Support for non-canonical tags with html
Earnestly opened this issue · 5 comments
- Arch Linux
- 0.6.0 (linux amd64)
The definition of a non-canonical tag I am using here is essentially tags which close themselves, i.e. <foobar/>
.
There seems to be an issue where fq -d html
regards them as opening tags and nests everything else below.
Consider here a simple html document with a non-canonical element (typically seen as <link .../>
tags): here the foo
tag seems to be regarded as a parent of the bar
tag:
~ printf '<html><foo/><bar>baz</bar></html>' | fq -d html
{
"html": {
"body": {
"foo": {
"bar": "baz"
}
},
"head": ""
}
}
When forced to regard it as xml the output is more expected:
~ printf '<html><foo/><bar>baz</bar></html>' | fq -d xml
{
"html": {
"bar": "baz",
"foo": ""
}
}
Is this behaviour intentional?
PS: A workaround for -d html
is to use a tool like xml c14n ...
from xmlstarlet
to canonicalise the input before reading.

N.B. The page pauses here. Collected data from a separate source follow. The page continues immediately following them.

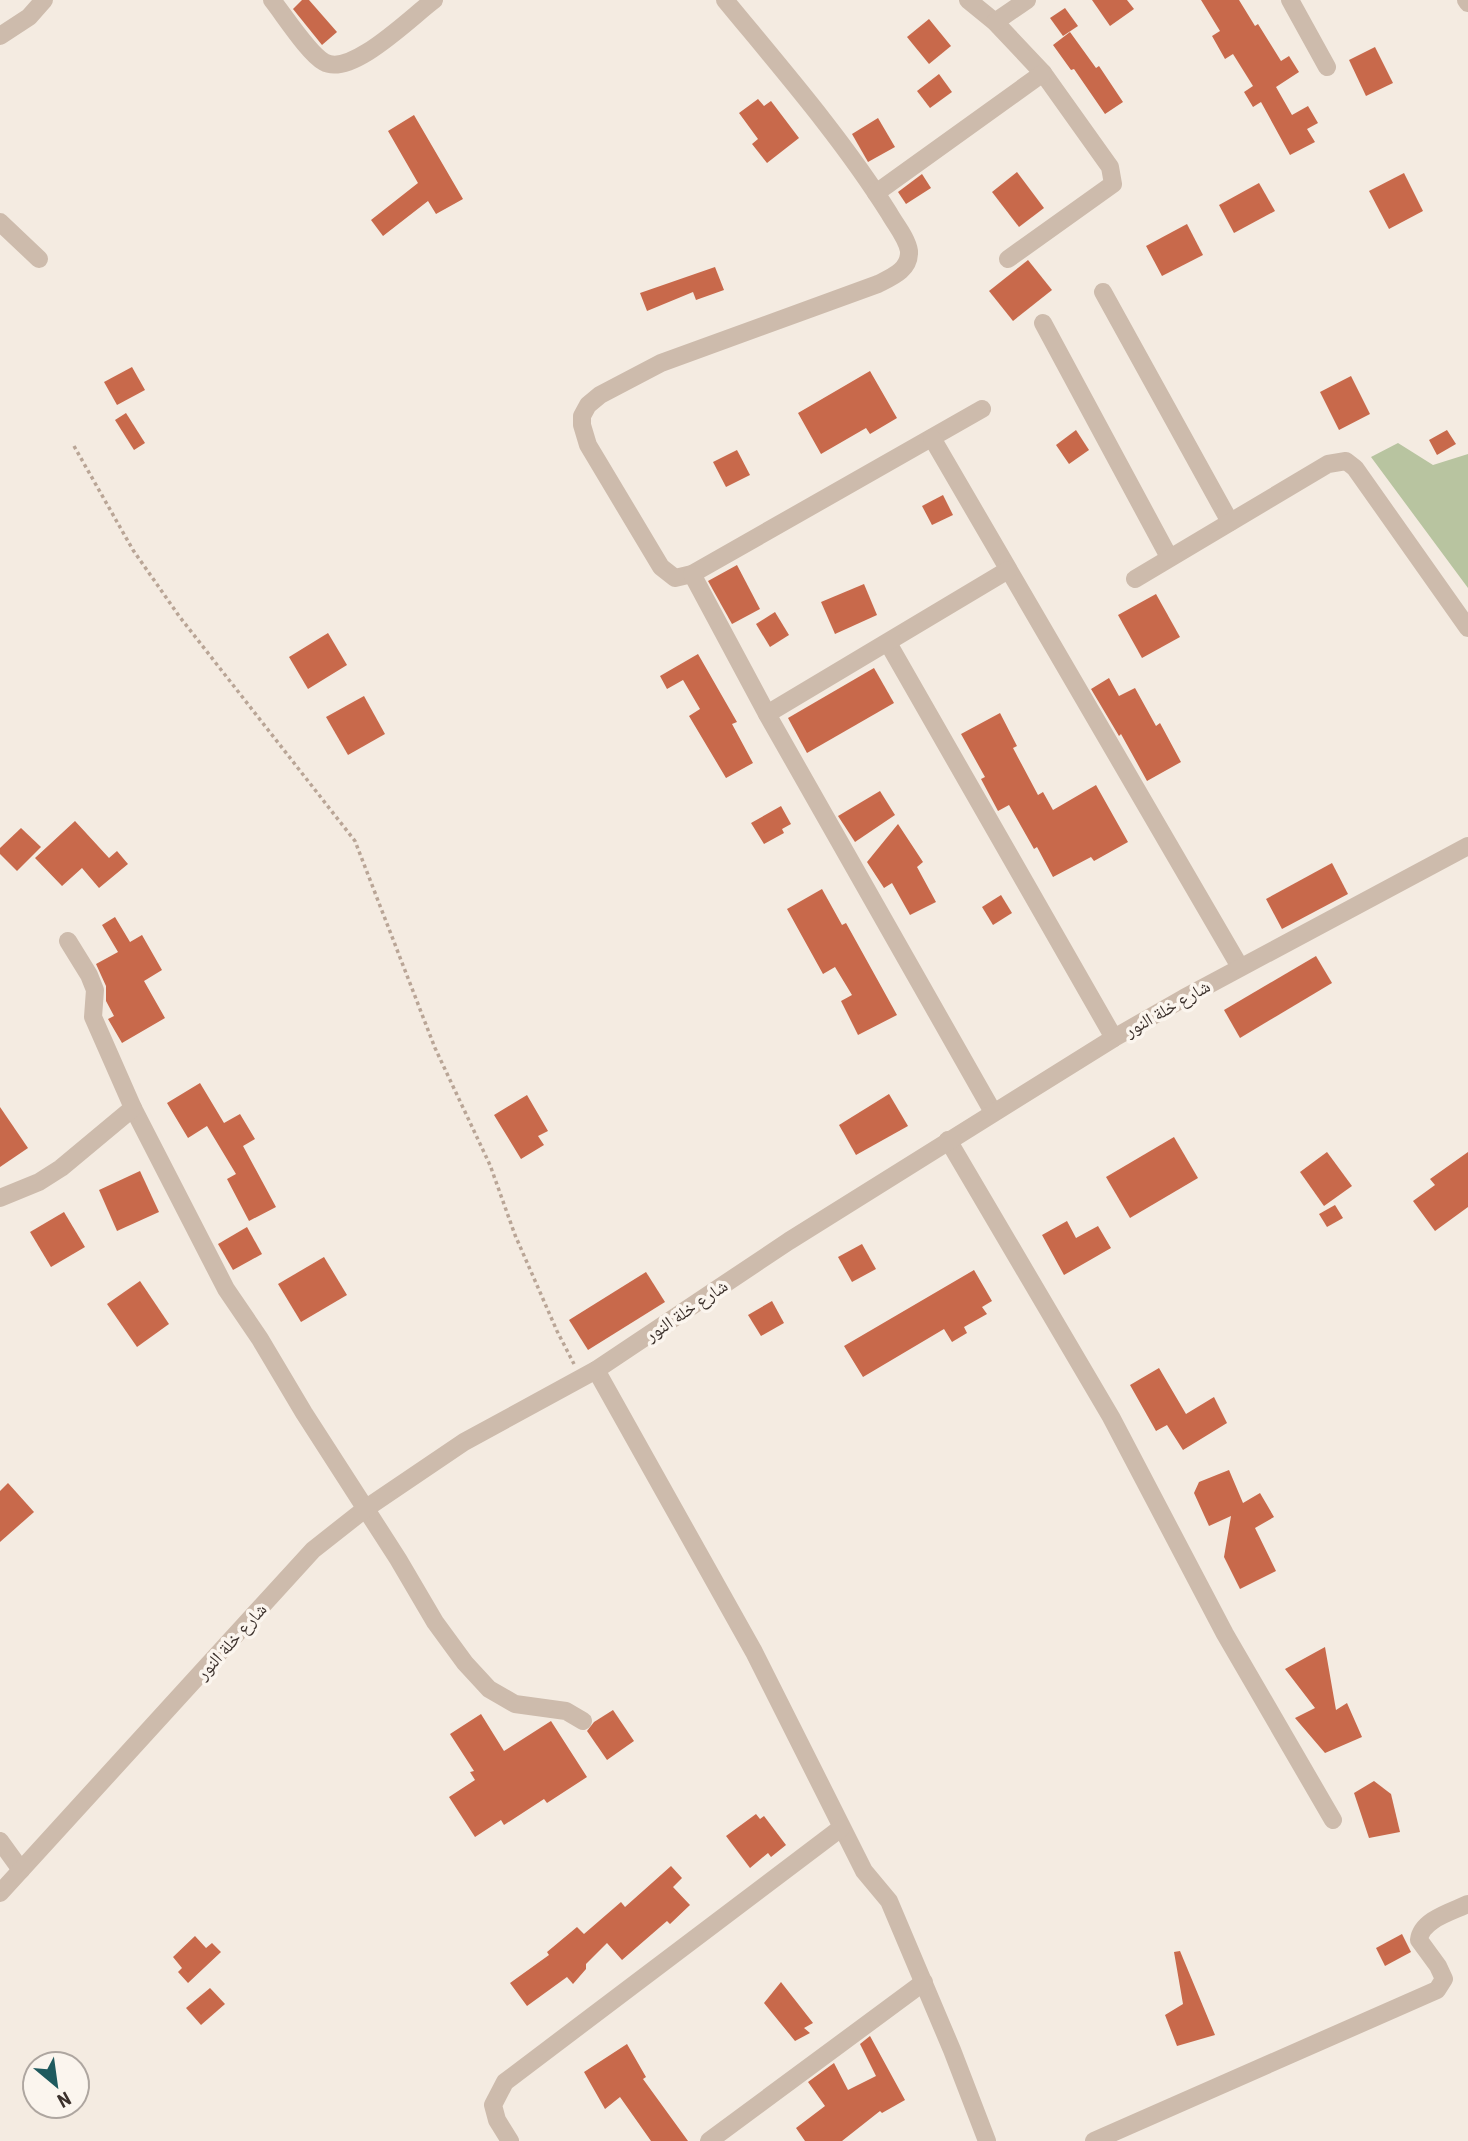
<svg xmlns="http://www.w3.org/2000/svg" width="1468" height="2141" font-family="'Roboto Condensed','Noto Naskh Arabic',sans-serif">
<style>
.green{fill:#b8c4a0}
.building{fill:#c8694b}
.lines{fill:none;stroke-linecap:round;stroke-linejoin:round}
.path{stroke:#b9a596;stroke-width:3.5;stroke-dasharray:3.5 3.5;stroke-linecap:butt}
.minor{stroke:#cdbbac;stroke-width:18}
.labels{text-anchor:middle;dominant-baseline:central;stroke-width:7;stroke-linejoin:round;paint-order:stroke}
.street-label{font-size:18px;fill:#3b302b;stroke:#fbf5ee}
</style>
<rect width="100%" height="100%" fill="#f4ebe1"/>
<!-- green -->
<path class="green" d="M1398,443L1433,465L1468,454V588L1371,457Z"/>
<!-- building -->
<g class="building">
<path d="M302,0H309L337,32L322,45L293,9Z"/>
<path d="M1092,0H1127L1134,9L1110,26Z"/>
<path d="M1201,0H1239L1255,26L1258,24L1281,61L1289,56L1299,72L1276,87L1292,115L1308,106L1318,123L1307,129L1315,142L1290,155L1261,102L1253,107L1244,92L1253,86L1233,54L1225,59L1212,36L1220,31Z"/>
<path d="M1065,8L1078,26L1063,36L1050,18Z"/>
<path d="M929,19L951,46L929,64L907,37Z"/>
<path d="M1070,32L1096,68L1099,66L1123,102L1105,114L1074,69L1071,70L1053,45Z"/>
<path d="M1375,47L1393,83L1366,96L1349,60Z"/>
<path d="M939,74L952,92L930,108L917,91Z"/>
<path d="M758,99L764,106L771,101L799,138L767,163L752,144L758,139L739,113Z"/>
<path d="M414,115L463,199L436,214L428,201L383,236L371,220L418,183L388,131Z"/>
<path d="M878,118L895,147L868,162L852,134Z"/>
<path d="M1017,172L1044,208L1019,227L992,192Z"/>
<path d="M1404,173L1423,211L1389,229L1369,191Z"/>
<path d="M922,174L931,188L906,204L898,192Z"/>
<path d="M1259,183L1275,211L1234,233L1219,205Z"/>
<path d="M1187,224L1203,255L1162,276L1146,246Z"/>
<path d="M1028,260L1052,290L1013,321L989,291Z"/>
<path d="M715,267L724,290L696,300L693,292L647,311L640,293Z"/>
<path d="M132,367L145,390L117,405L104,382Z"/>
<path d="M870,371L897,418L870,434L866,428L821,454L798,413Z"/>
<path d="M1351,376L1370,414L1339,430L1320,392Z"/>
<path d="M126,413L145,443L134,450L115,420Z"/>
<path d="M1076,430L1089,450L1069,464L1056,445Z"/>
<path d="M1447,430L1456,444L1437,455L1429,440Z"/>
<path d="M737,450L750,475L726,487L713,462Z"/>
<path d="M943,495L953,515L932,525L922,506Z"/>
<path d="M737,565L760,609L732,624L708,581Z"/>
<path d="M864,584L877,615L835,634L821,602Z"/>
<path d="M1156,594L1180,637L1142,658L1118,615Z"/>
<path d="M775,612L789,635L770,647L756,624Z"/>
<path d="M328,633L347,665L308,689L289,657Z"/>
<path d="M698,654L737,722L732,724L753,763L726,778L689,716L700,709L683,680L667,689L660,676Z"/>
<path d="M874,668L894,703L807,753L788,718Z"/>
<path d="M1109,678L1119,696L1135,688L1156,726L1160,723L1181,762L1147,781L1121,734L1119,736L1091,689Z"/>
<path d="M364,696L385,734L348,755L326,717Z"/>
<path d="M1000,713L1017,746L1013,748L1038,795L1043,792L1053,810L1096,785L1128,842L1094,861L1091,857L1053,877L1037,847L1034,849L1009,805L998,811L981,779L985,777L961,734Z"/>
<path d="M880,791L895,815L855,842L838,816Z"/>
<path d="M781,806L791,824L782,829L784,833L764,844L751,823Z"/>
<path d="M75,821L109,858L117,851L128,864L99,888L82,868L62,886L35,858Z"/>
<path d="M898,824L923,862L917,867L936,902L910,915L892,883L884,888L867,862Z"/>
<path d="M21,828L41,847L17,871L0,854V848Z"/>
<path d="M1332,863L1348,894L1282,929L1266,899Z"/>
<path d="M822,889L842,925L846,923L897,1015L858,1035L841,1001L852,995L835,967L823,974L787,909Z"/>
<path d="M1001,895L1012,913L993,925L982,907Z"/>
<path d="M115,917L130,942L142,935L162,970L144,981L165,1018L122,1043L108,1019L114,1016L106,1001V986L96,964L118,952L102,925Z"/>
<path d="M1316,956L1332,983L1240,1038L1224,1010Z"/>
<path d="M200,1083L224,1123L240,1114L255,1139L243,1146L276,1207L249,1221L227,1179L236,1174L207,1126L188,1138L167,1103Z"/>
<path d="M889,1094L908,1126L856,1155L839,1125Z"/>
<path d="M527,1095L548,1131L538,1136L544,1145L521,1159L494,1115Z"/>
<path d="M0,1107L28,1148L0,1167Z"/>
<path d="M1174,1137L1198,1178L1130,1218L1106,1177Z"/>
<path d="M1327,1152L1352,1186L1324,1206L1300,1172Z"/>
<path d="M1468,1152V1207L1435,1231L1413,1201L1435,1185L1430,1179Z"/>
<path d="M140,1171L159,1212L117,1231L99,1190Z"/>
<path d="M1335,1205L1343,1218L1327,1227L1319,1214Z"/>
<path d="M64,1212L85,1247L51,1267L30,1232Z"/>
<path d="M1067,1221L1076,1238L1098,1226L1111,1248L1064,1275L1042,1235Z"/>
<path d="M247,1227L262,1254L233,1270L218,1244Z"/>
<path d="M862,1244L876,1269L852,1282L838,1257Z"/>
<path d="M324,1257L347,1295L301,1322L278,1284Z"/>
<path d="M974,1270L992,1301L982,1307L987,1314L964,1327L967,1333L952,1342L944,1329L863,1377L844,1346Z"/>
<path d="M646,1272L665,1302L588,1350L569,1320Z"/>
<path d="M140,1281L169,1324L137,1347L107,1304Z"/>
<path d="M772,1301L784,1323L761,1336L748,1315Z"/>
<path d="M1159,1368L1186,1414L1214,1397L1227,1423L1183,1450L1167,1425L1156,1431L1130,1385Z"/>
<path d="M1229,1470L1243,1503L1260,1493L1274,1517L1255,1528L1276,1571L1240,1589L1224,1557L1231,1516L1209,1526L1194,1493L1199,1482Z"/>
<path d="M8,1483L34,1512L0,1542V1491Z"/>
<path d="M1325,1647L1336,1710L1347,1703L1362,1737L1325,1753L1295,1718L1315,1708L1285,1669Z"/>
<path d="M613,1710L634,1741L607,1760L587,1731L594,1722Z"/>
<path d="M481,1714L504,1751L551,1721L587,1777L547,1803L544,1799L504,1825L501,1820L475,1837L449,1797L475,1780L470,1772L474,1771L450,1734Z"/>
<path d="M1374,1781L1391,1794L1400,1832L1369,1838L1354,1793Z"/>
<path d="M756,1814L760,1819L764,1816L786,1845L771,1857L768,1853L750,1868L726,1836Z"/>
<path d="M671,1866L682,1878L673,1887L690,1905L670,1924L667,1921L622,1960L607,1943L586,1964V1969L573,1984L567,1977L527,2006L510,1983L549,1955L547,1952L577,1927L584,1934L621,1902L625,1907Z"/>
<path d="M1402,1934L1411,1952L1385,1966L1376,1948Z"/>
<path d="M195,1936L206,1948L212,1943L221,1952L188,1983L178,1972L182,1968L173,1957Z"/>
<path d="M1180,1951L1215,2035L1177,2046L1165,2015L1183,2004L1174,1952Z"/>
<path d="M781,1982L813,2023L804,2028L810,2033L795,2041L764,2003Z"/>
<path d="M210,1988L225,2004L201,2025L186,2008Z"/>
<path d="M870,2036L905,2100L882,2113L880,2111L842,2141H805L796,2128L825,2106L808,2082L834,2063L848,2090L876,2076L860,2044Z"/>
<path d="M627,2044L646,2077L643,2079L688,2141H651L620,2097L605,2109L584,2072Z"/>
</g>
<g class="lines">
<!-- path -->
<path class="path" d="M74,446L133,550L179,616L355,841L435,1048L490,1165L515,1235L557,1331L574,1364"/>
<!-- minor -->
<g class="minor">
<path d="M272,0C284,15 309,54 324,62C351,78 412,16 434,0"/>
<path d="M725,0C781,68 842,138 889,213C895,224 907,238 909,251C910,270 892,277 878,284L661,363L600,395L588,405L582,416V425L588,445L661,567L675,578L692,574L982,409"/>
<path d="M968,0L995,22L1043,73L1110,167L1113,184L1008,259"/>
<path d="M1290,0L1327,67"/>
<path d="M1466,0L1468,3"/>
<path d="M995,22L1027,0"/>
<path d="M0,36L29,17L44,0"/>
<path d="M876,193L1043,73"/>
<path d="M0,222L39,259"/>
<path d="M1103,292L1230,522"/>
<path d="M1043,323L1169,557"/>
<path d="M932,438L1240,967"/>
<path d="M692,574L767,714L993,1112"/>
<path d="M1135,579L1328,464L1346,461L1355,468L1468,628"/>
<path d="M888,643L1114,1038"/>
<path d="M767,714L1008,570"/>
<path d="M68,941L89,975L95,990L93,1017L133,1108L226,1289L260,1339L304,1413L398,1559L435,1622L465,1663L489,1689L515,1704L566,1711L583,1721"/>
<path d="M948,1140L1111,1417L1225,1634L1333,1820"/>
<path d="M0,1198L39,1182L61,1168L133,1108"/>
<path d="M596,1370L754,1652L864,1871L889,1901L952,2050L987,2141"/>
<path d="M0,1841L21,1870"/>
<path d="M0,1893L313,1550L365,1509L464,1442L596,1370L789,1241L1114,1038L1184,998L1468,846"/>
<path d="M510,2141L497,2120L493,2105L505,2082L841,1828"/>
<path d="M709,2141L924,1982"/>
<path d="M1094,2141L1437,1990L1444,1979L1438,1966L1419,1940C1421,1920 1451,1912 1468,1904"/>
</g>
</g>
<g class="labels">
<!-- street labels -->
<g class="street-label">
<text transform="translate(1167 1008) rotate(-30)">شارع خلة النور</text>
<text transform="translate(686 1310) rotate(-34)">شارع خلة النور</text>
<text transform="translate(231 1641) rotate(-48)">شارع خلة النور</text>
</g>
</g>
<!-- north arrow -->
<g transform="translate(56 2085) rotate(151)"><circle r="33" fill="#fbf5ee" stroke="#aea6a0" stroke-width="2"/>
<path d="M0-5L12 26L0 18L-12 26Z" fill="#1f5a5e"/>
<text y="-10" font-size="19" font-weight="bold" text-anchor="middle" fill="#3b302b">N</text>
</g>
</svg>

Hey! thanks for the report
The html parser is based on https://pkg.go.dev/golang.org/x/net/html which i think is a standard compliant html5 parser. My guess is that some well known self-closing elements, like <br/>
, are treated differently. For example this is how chrome parses <html><br/><bar>baz</bar></html>
and <html><foo/><bar>baz</bar></html>
:
I had wondered if browsers special case such tags. I'm not really sure what you can do here except use whatever the golang implementation decides. It seems to be fairly "unspecified" territory here.
Yeap i think it's part of the html5 spec which tags to treat specially and looking at the go parser implementation https://github.com/golang/net/blob/master/html/parse.go it looks to be quite hardcoded.
What kind of text do you want to parse? using the xml decoder causes other issues?
I was parsing amazon order pages which somehow ended up with a bunch of <i .../>
tags, but I think my source material might have been damaged at some point. Starting with fresh html sources and the problems were gone. The little test cases were just a result of that, but -d html
now works fine for my purposes.
This issue can probably be closed and provide some google fodder for people who encounter the same issue.
Great 👍 i've sometimes used some jq to "massage" things before doing queries or export to something else, might be a workaround. Also fq -o array=true -d html
could be interesting, makes some kind of queries or manipulations easier.